For these reasons, there are no known methods capable of tracking the hand in such an unrestricted environment as the one of our intended application domain. Research to date on hand tracking and hand gesture recognition is done under the simplifying assumptions that the hand occupies a large portion of the image, that hand poses are stationary or very slowly moving, and a frontal or side view of the hand is assumed.

The chart below outlines possible approaches to tackle this difficult problem.

(Insert Hand Tracking block diagram here)

As a fallback, the estimation process can be circumvented by direct transmission of a small area of interest in the video where the hand is known to lie (via color blob tracking, or other low resolution tracking and detection schemes).

Object Tracking

In our intended application domain, hand-held object tracking is also an unsolved problem. The following chart outlines possible approaches to be investigated and developed. The key steps required are :

- detection and identification based on a pre-established catalog of known objects

- tracking and registration, taking into account occlusion generated by the hand holding the object.

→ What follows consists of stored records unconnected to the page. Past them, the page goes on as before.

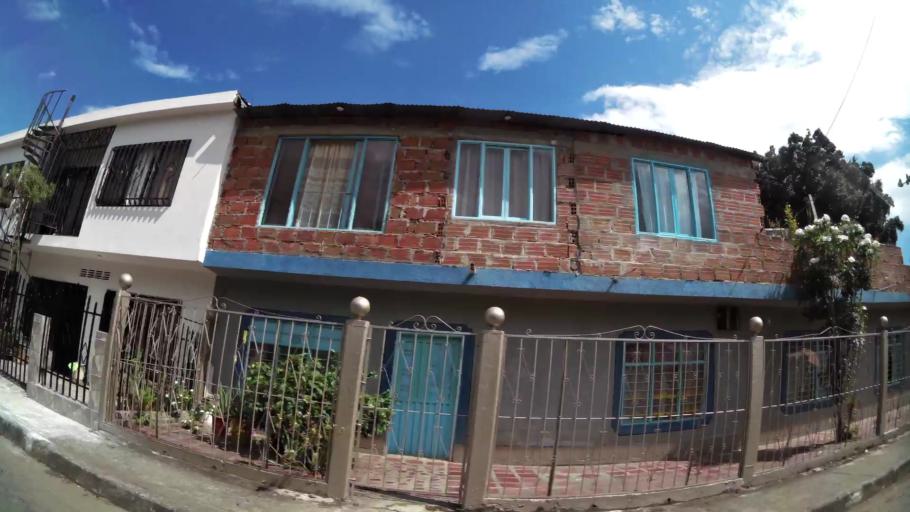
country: CO
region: Valle del Cauca
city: Cali
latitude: 3.4020
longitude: -76.5146
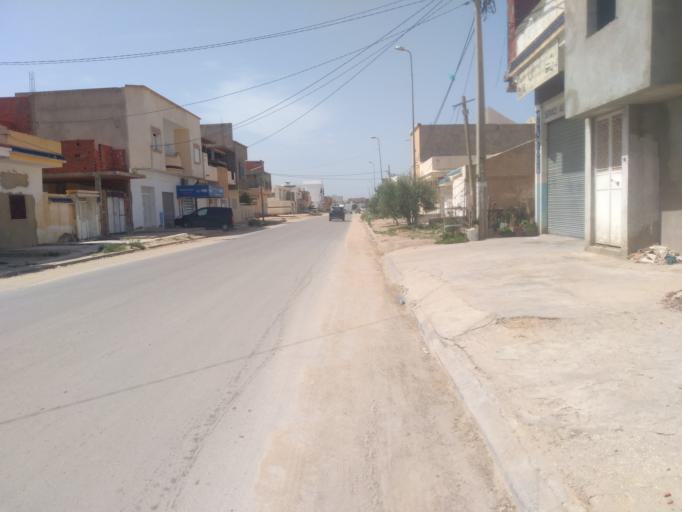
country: TN
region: Al Qayrawan
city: Kairouan
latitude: 35.6649
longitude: 10.0788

As with the hand pose estimation scheme, the fallback scheme consists of direct transmission of the small area of interest in the video containing the hand and object.

(Insert Object Tracking block diagram here)

------

Roadmap of development.

stages of increasing difficulty

1) upper body and arms tracking

2) hand tracking / pose estimation

3) hand-held object tracking

main stages of development

1) feasibility studies and prototyping of subsystems in off-line mode

2) integration of subsystems , off-line and real-time on highpowered computational substrate (ONYX machine)

3) integration of subsystems on custom hardware.

------

1/4 page bios.

Luis Goncalves is currently a PhD student at the California Institue of Technology, expecting to graduate December 1998. His thesis work deals with the problems of analysis and synthesis of human motion from visual input. In conjunction with Enrico Di Bernardo (postdoc at Caltech) and Pietro Perona (professor at Caltech), he has developed a system which is able to track the movement of a human arm in real-time (30Hz) and in 3D using only the input from a single camera. Currently he is developing methods of learning dynamical and probabilistic models of human motion given large datasets of visual input. These models will be useful both to make body tracking systems more robust, and also to automatically synthesize realistic human motion.